• _Work required_
In the part of the material that opens with the line containing "Write the alphaTex for this tab." and runs through its end, substitute "overdrivenguitar" for "distortionguitar" and reproduce those lines with nothing else altered.

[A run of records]
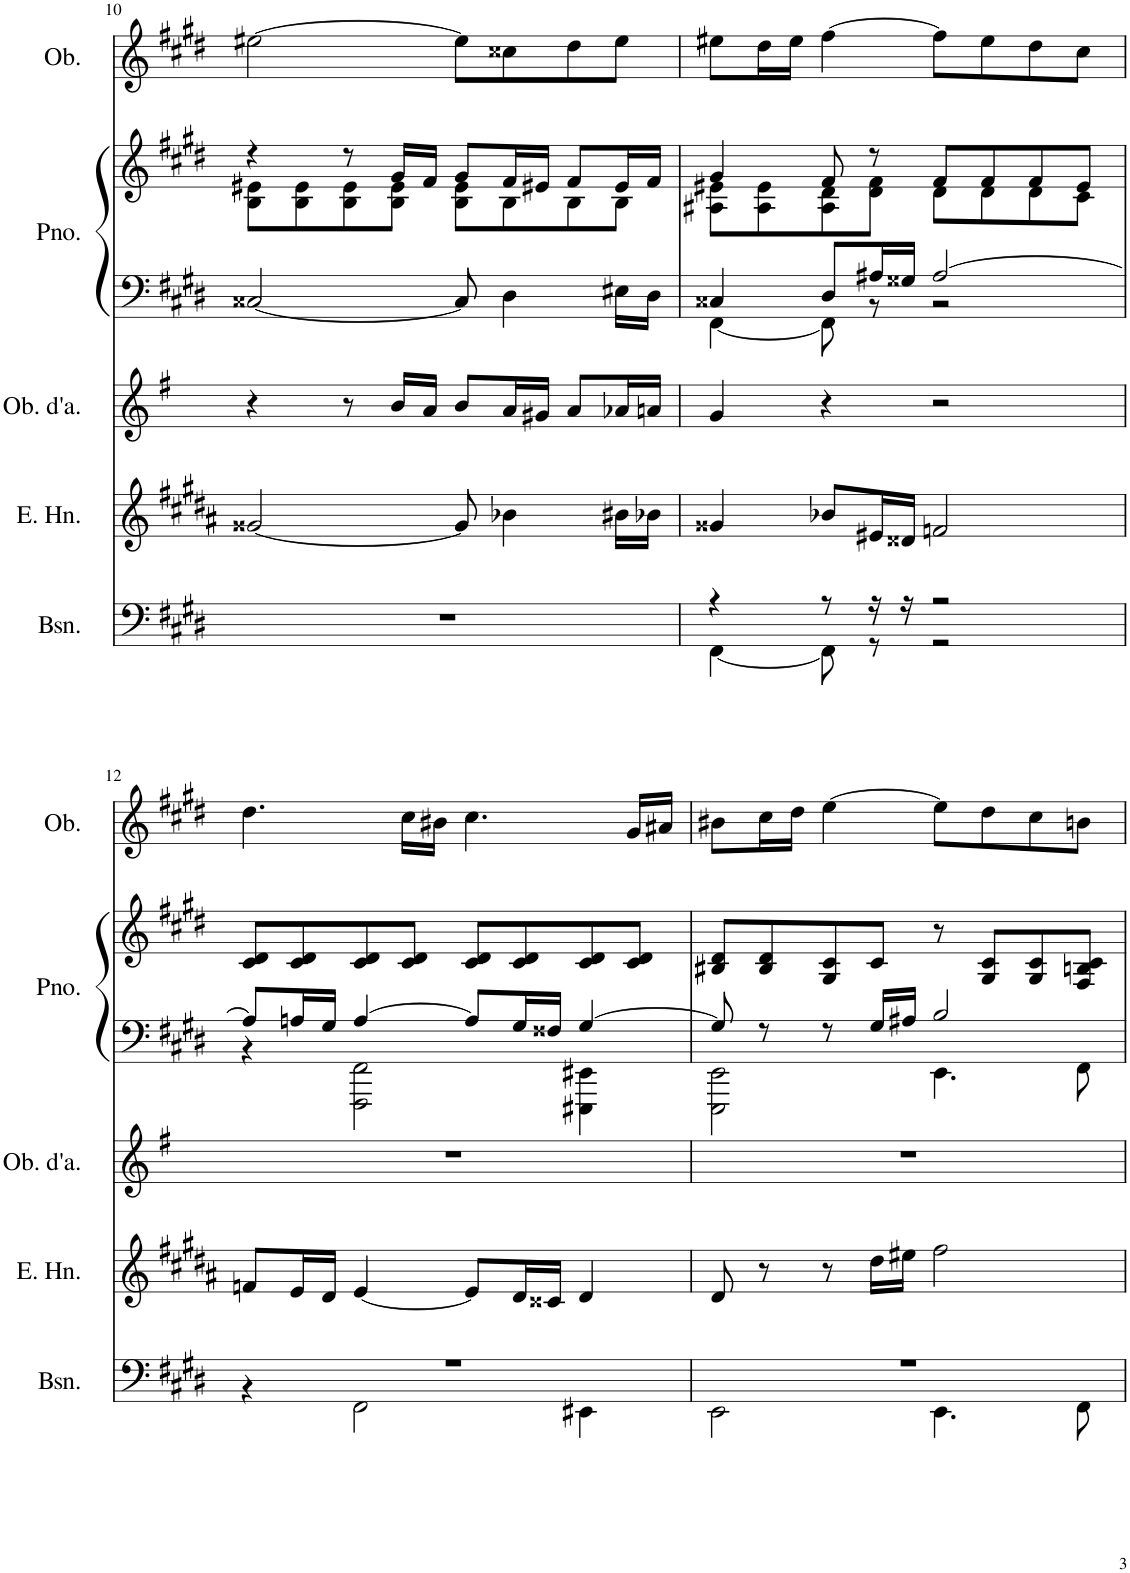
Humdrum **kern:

**kern	**kern	**kern	**kern	**kern	**kern
*part5	*part4	*part3	*part2	*part2	*part1
*staff6	*staff5	*staff4	*staff3	*staff2	*staff1
*I"Bassoon	*I"English Horn	*I"Oboe d'amore	*I"Grand Piano	*	*I"Oboe
*I'Bsn.	*I'E. Hn.	*I'Ob. d'a.	*I'Pno.	*	*I'Ob.
!!LO:PB:g=z
*clefF4	*clefG2	*clefG2	*clefF4	*clefG2	*clefG2
*	*Trd4c7	*Trd2c3	*	*	*
*k[f#c#g#d#]	*k[f#c#g#d#a#]	*k[f#]	*k[f#c#g#d#]	*k[f#c#g#d#]	*k[f#c#g#d#]
*M4/4	*M4/4	*M4/4	*M4/4	*M4/4	*M4/4
*met(c)	*met(c)	*met(c)	*met(c)	*met(c)	*met(c)
=10	=10	=10	=10	=10	=10
*	*	*	*	*^	*
1r	[2g##X/	4r	[2C##X/	4r	8B\ 8e#X\L	[2ee#X\
.	.	.	.	.	8B\ 8e#\	.
.	.	8r	.	8r	8B\ 8e#\	.
.	.	16b/LL	.	16g#/LL	8B\ 8e#\J	.
.	.	16a/JJ	.	16f#/JJ	.	.
.	8g##/]	8b/L	8C##/]	8g#/L	8B\ 8e#\L	8ee#\L]
.	4b-X\	16a/L	4D#\	16f#/L	8B\	8cc##X\
.	.	16g#X/JJ	.	16e#X/JJ	.	.
.	.	8a/L	.	8f#/L	8B\	8dd#\
.	16b#X\LL	16a-X/L	16E#X\LL	16e#/L	8B\J	8ee#\J
.	16b-X\JJ	16an/JJ	16D#\JJ	16f#/JJ	.	.
=11	=11	=11	=11	=11	=11	=11
*^	*	*	*^	*	*	*
4r	[4FF#\	4g##X/	4g/	4C##X/	[4FF#\	4g#/	8A#X\ 8e#X\L	8ee#X\L
.	.	.	.	.	.	.	8A#\ 8e#\	16dd#\L
.	.	.	.	.	.	.	.	16ee#\JJ
8r	8FF#\]	8b-X/L	4r	8D#/L	8FF#\]	8f#/	8A#\ 8d#\	[4ff#\
16r	8r	16e#X/L	.	16A#X/L	8r	8r	8d#\ 8f#\J	.
16r	.	16d##X/JJ	.	16G##X/JJ	.	.	.	.
2r	2r	2fn/	2r	[2A#/	2r	8f#/L	8d#\L	8ff#\L]
.	.	.	.	.	.	8f#/	8d#\	8ee#\
.	.	.	.	.	.	8f#/	8d#\	8dd#\
.	.	.	.	.	.	8e#/J	8c#\J	8cc#\J
*	*	*	*	*	*	*v	*v	*
!!LO:LB:g=z
=12	=12	=12	=12	=12	=12	=12	=12
1r	4r	8fn/L	1r	8A#/L]	4r	8c#/ 8d#/L	4.dd#\
.	.	16e/L	.	16An/L	.	8c#/ 8d#/	.
.	.	16d#/JJ	.	16G#/JJ	.	.	.
.	2FF#\	[4e/	.	[4A/	2FFF#\ 2FF#\	8c#/ 8d#/	.
.	.	.	.	.	.	8c#/ 8d#/J	16cc#\LL
.	.	.	.	.	.	.	16b#X\JJ
.	.	8e/L]	.	8A/L]	.	8c#/ 8d#/L	4.cc#\
.	.	16d#/L	.	16G#/L	.	8c#/ 8d#/	.
.	.	16c##X/JJ	.	16F##X/JJ	.	.	.
.	4EE#X\	4d#/	.	[4G#/	4EEE#X\ 4EE#X\	8c#/ 8d#/	.
.	.	.	.	.	.	8c#/ 8d#/J	16g#/LL
.	.	.	.	.	.	.	16a#X/JJ
=13	=13	=13	=13	=13	=13	=13	=13
1r	2EE\	8d#/	1r	8G#/]	2EEE\ 2EE\	8B#X/ 8d#/L	8b#X\L
.	.	8r	.	8r	.	8B#/ 8d#/	16cc#\L
.	.	.	.	.	.	.	16dd#\JJ
.	.	8r	.	8r	.	8G#/ 8c#/	[4ee\
.	.	16dd#\LL	.	16G#/LL	.	8c#/J	.
.	.	16ee#X\JJ	.	16A#X/JJ	.	.	.
.	4.EE\	2ff#\	.	2B/	4.EE\	8r	8ee\L]
.	.	.	.	.	.	8G#/ 8c#/L	8dd#\
.	.	.	.	.	.	8G#/ 8c#/	8cc#\
.	8FF#\	.	.	.	8FF#\	8F#/ 8Bn/ 8c#/J	8bn\J
*v	*v	*	*	*v	*v	*	*
=	=	=	=	=	=
*-	*-	*-	*-	*-	*-
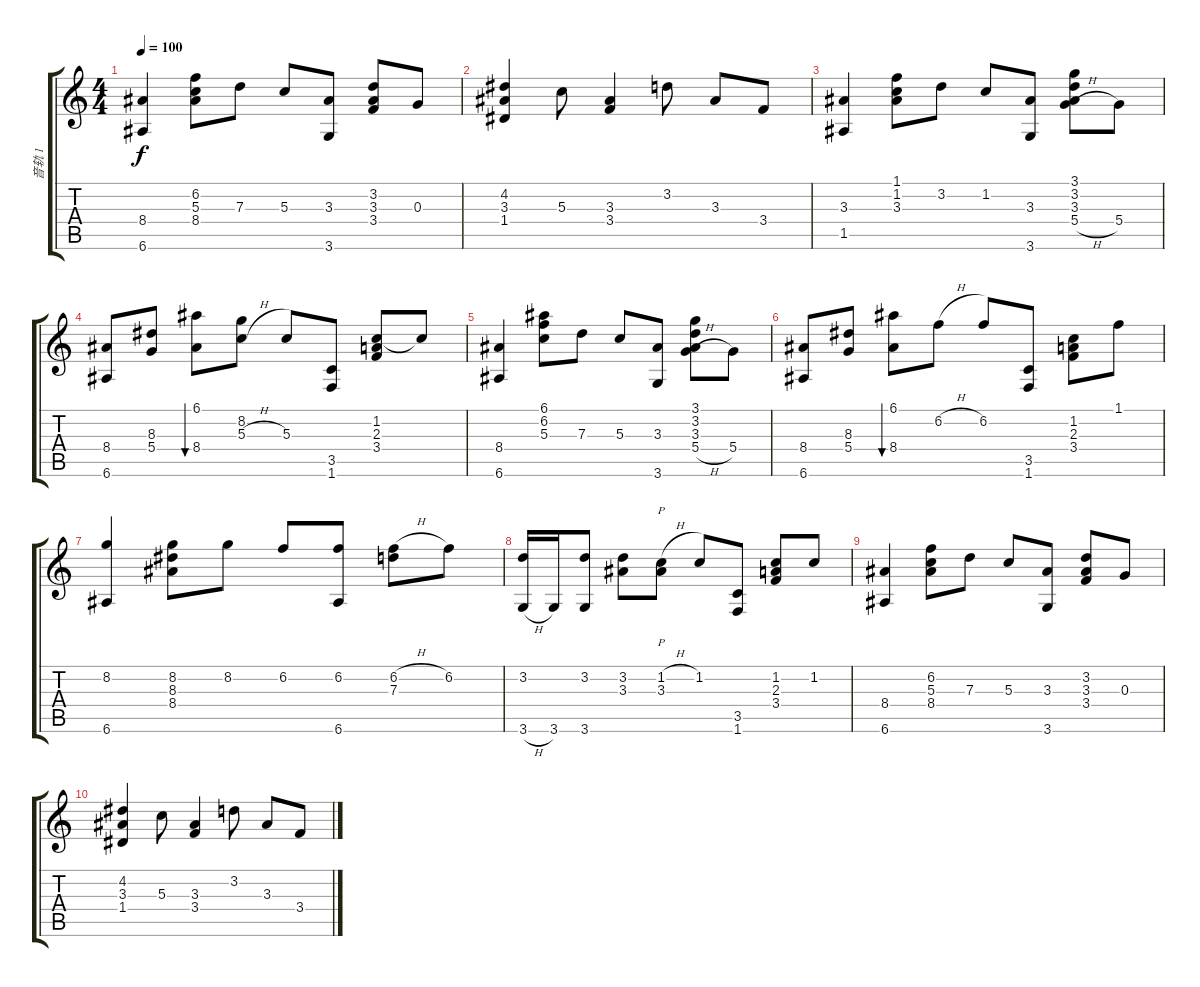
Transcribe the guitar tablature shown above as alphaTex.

\track ("音轨 1" "音轨 1") {instrument acousticguitarsteel}
\staff {score tabs}
\tuning (E4 B3 G3 D3 A2 E2) {hide}
\ts (4 4)
\tempo 100
\clef g2
\ks c
(8.4 6.6).4{dy f} (6.2 5.3 8.4).8 7.3.8 5.3.8 (3.3 3.6).8 (3.2 3.3 3.4).8 0.3.8 |
(4.2 3.3 1.4).4 5.3.8 (3.3 3.4).4 3.2.8 3.3.8 3.4.8 |
(3.3 1.5).4 (1.1 1.2 3.3).8 3.2.8 1.2.8 (3.3 3.6).8 (3.1 3.2 3.3 5.4{h}).8 5.4.8 |
(8.4 6.6).8 (8.3 5.4).8 (6.1 8.4).8{bu 60} (8.2 5.3{h}).8 5.3.8 (3.5 1.6).8 (1.2 2.3 3.4).8 1.2{t}.8 |
(8.4 6.6).4 (6.1 6.2 5.3).8 7.3.8 5.3.8 (3.3 3.6).8 (3.1 3.2 3.3 5.4{h}).8 5.4.8 |
(8.4 6.6).8 (8.3 5.4).8 (6.1 8.4).8{bu 60} 6.2{h}.8 6.2.8 (3.5 1.6).8 (1.2 2.3 3.4).8 1.1.8 |
(8.2 6.6).4 (8.2 8.3 8.4).8 8.2.8 6.2.8 (6.2 6.6).8 (6.2{h} 7.3).8 6.2.8 |
(3.2 3.6{h}).16 3.6.16 (3.2 3.6).8 (3.2 3.3).8 (1.2{h} 3.3).8{p} 1.2.8 (3.5 1.6).8 (1.2 2.3 3.4).8 1.2.8 |
(8.4 6.6).4 (6.2 5.3 8.4).8 7.3.8 5.3.8 (3.3 3.6).8 (3.2 3.3 3.4).8 0.3.8 |
(4.2 3.3 1.4).4 5.3.8 (3.3 3.4).4 3.2.8 3.3.8 3.4.8
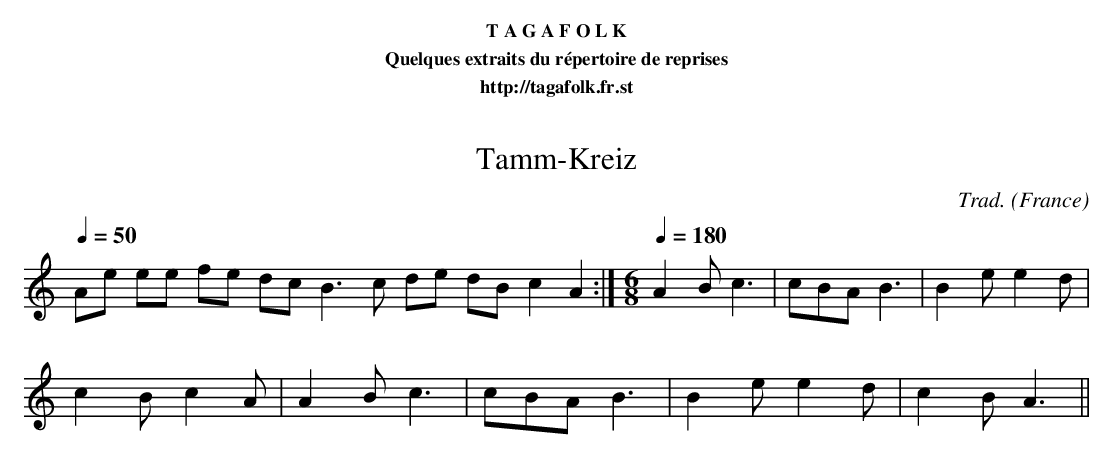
X:1
T:Tamm-Kreiz
C:Trad.
O:France
M:none
L:1/8
Q:1/4=50
K:C
Ae ee fe dc B3 c de dB c2A2 :| [M:6/8][Q:1/4=180] A2 B c3 | cBA B3 | B2 ee2 d |
 c2 Bc2 A | A2 Bc3 | cBA B3 | B2 ee2 d | c2 BA3 ||
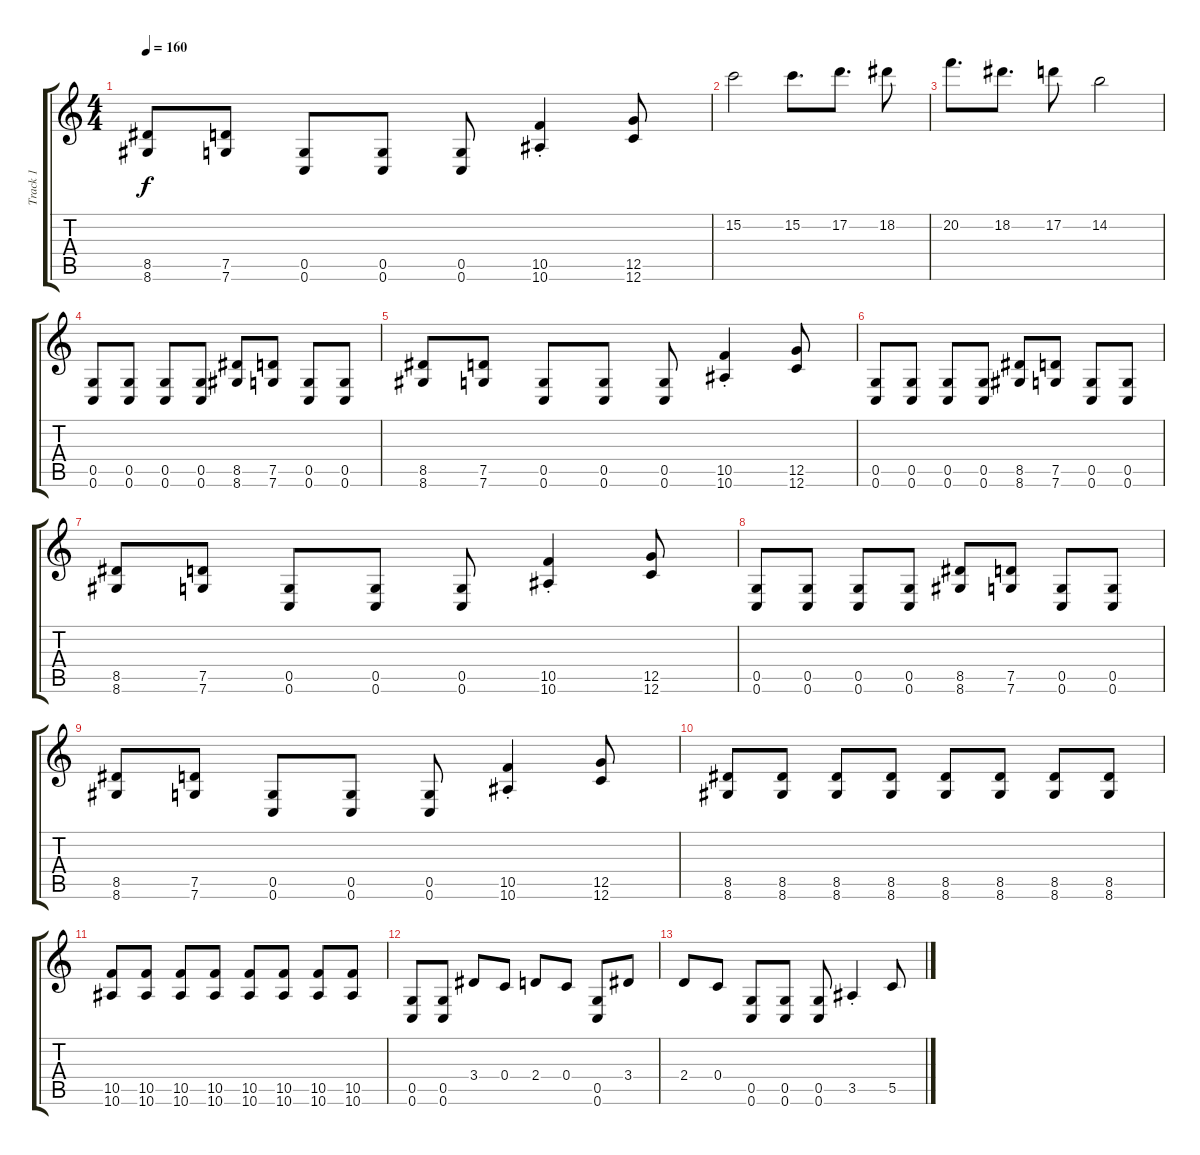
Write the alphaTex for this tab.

\track ("Track 1" "Track 1") {instrument distortionguitar}
\staff {score tabs}
\tuning (D4 A3 F3 C3 G2 C2) {hide}
\ts (4 4)
\tempo 160
\clef g2
\ks c
(8.5 8.6).8{dy f} (7.5 7.6).8 (0.5 0.6).8 (0.5 0.6).8 (0.5 0.6).8 (10.5{st} 10.6{st}).4 (12.5 12.6).8 |
15.2.2 15.2.8{d} 17.2.8{d} 18.2.8 |
20.2.8{d} 18.2.8{d} 17.2.8 14.2.2 |
(0.5 0.6).8 (0.5 0.6).8 (0.5 0.6).8 (0.5 0.6).8 (8.5 8.6).8 (7.5 7.6).8 (0.5 0.6).8 (0.5 0.6).8 |
(8.5 8.6).8 (7.5 7.6).8 (0.5 0.6).8 (0.5 0.6).8 (0.5 0.6).8 (10.5{st} 10.6{st}).4 (12.5 12.6).8 |
(0.5 0.6).8 (0.5 0.6).8 (0.5 0.6).8 (0.5 0.6).8 (8.5 8.6).8 (7.5 7.6).8 (0.5 0.6).8 (0.5 0.6).8 |
(8.5 8.6).8 (7.5 7.6).8 (0.5 0.6).8 (0.5 0.6).8 (0.5 0.6).8 (10.5{st} 10.6{st}).4 (12.5 12.6).8 |
(0.5 0.6).8 (0.5 0.6).8 (0.5 0.6).8 (0.5 0.6).8 (8.5 8.6).8 (7.5 7.6).8 (0.5 0.6).8 (0.5 0.6).8 |
(8.5 8.6).8 (7.5 7.6).8 (0.5 0.6).8 (0.5 0.6).8 (0.5 0.6).8 (10.5{st} 10.6{st}).4 (12.5 12.6).8 |
(8.5 8.6).8 (8.5 8.6).8 (8.5 8.6).8 (8.5 8.6).8 (8.5 8.6).8 (8.5 8.6).8 (8.5 8.6).8 (8.5 8.6).8 |
(10.5 10.6).8 (10.5 10.6).8 (10.5 10.6).8 (10.5 10.6).8 (10.5 10.6).8 (10.5 10.6).8 (10.5 10.6).8 (10.5 10.6).8 |
(0.5 0.6).8 (0.5 0.6).8 3.4.8 0.4.8 2.4.8 0.4.8 (0.5 0.6).8 3.4.8 |
2.4.8 0.4.8 (0.5 0.6).8 (0.5 0.6).8 (0.5 0.6).8 3.5{st}.4 5.5.8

• _Expected answer_
Write the alphaTex for this tab.

\track ("Track 1" "Track 1") {instrument overdrivenguitar}
\staff {score tabs}
\tuning (D4 A3 F3 C3 G2 C2) {hide}
\ts (4 4)
\tempo 160
\clef g2
\ks c
(8.5 8.6).8{dy f} (7.5 7.6).8 (0.5 0.6).8 (0.5 0.6).8 (0.5 0.6).8 (10.5{st} 10.6{st}).4 (12.5 12.6).8 |
15.2.2 15.2.8{d} 17.2.8{d} 18.2.8 |
20.2.8{d} 18.2.8{d} 17.2.8 14.2.2 |
(0.5 0.6).8 (0.5 0.6).8 (0.5 0.6).8 (0.5 0.6).8 (8.5 8.6).8 (7.5 7.6).8 (0.5 0.6).8 (0.5 0.6).8 |
(8.5 8.6).8 (7.5 7.6).8 (0.5 0.6).8 (0.5 0.6).8 (0.5 0.6).8 (10.5{st} 10.6{st}).4 (12.5 12.6).8 |
(0.5 0.6).8 (0.5 0.6).8 (0.5 0.6).8 (0.5 0.6).8 (8.5 8.6).8 (7.5 7.6).8 (0.5 0.6).8 (0.5 0.6).8 |
(8.5 8.6).8 (7.5 7.6).8 (0.5 0.6).8 (0.5 0.6).8 (0.5 0.6).8 (10.5{st} 10.6{st}).4 (12.5 12.6).8 |
(0.5 0.6).8 (0.5 0.6).8 (0.5 0.6).8 (0.5 0.6).8 (8.5 8.6).8 (7.5 7.6).8 (0.5 0.6).8 (0.5 0.6).8 |
(8.5 8.6).8 (7.5 7.6).8 (0.5 0.6).8 (0.5 0.6).8 (0.5 0.6).8 (10.5{st} 10.6{st}).4 (12.5 12.6).8 |
(8.5 8.6).8 (8.5 8.6).8 (8.5 8.6).8 (8.5 8.6).8 (8.5 8.6).8 (8.5 8.6).8 (8.5 8.6).8 (8.5 8.6).8 |
(10.5 10.6).8 (10.5 10.6).8 (10.5 10.6).8 (10.5 10.6).8 (10.5 10.6).8 (10.5 10.6).8 (10.5 10.6).8 (10.5 10.6).8 |
(0.5 0.6).8 (0.5 0.6).8 3.4.8 0.4.8 2.4.8 0.4.8 (0.5 0.6).8 3.4.8 |
2.4.8 0.4.8 (0.5 0.6).8 (0.5 0.6).8 (0.5 0.6).8 3.5{st}.4 5.5.8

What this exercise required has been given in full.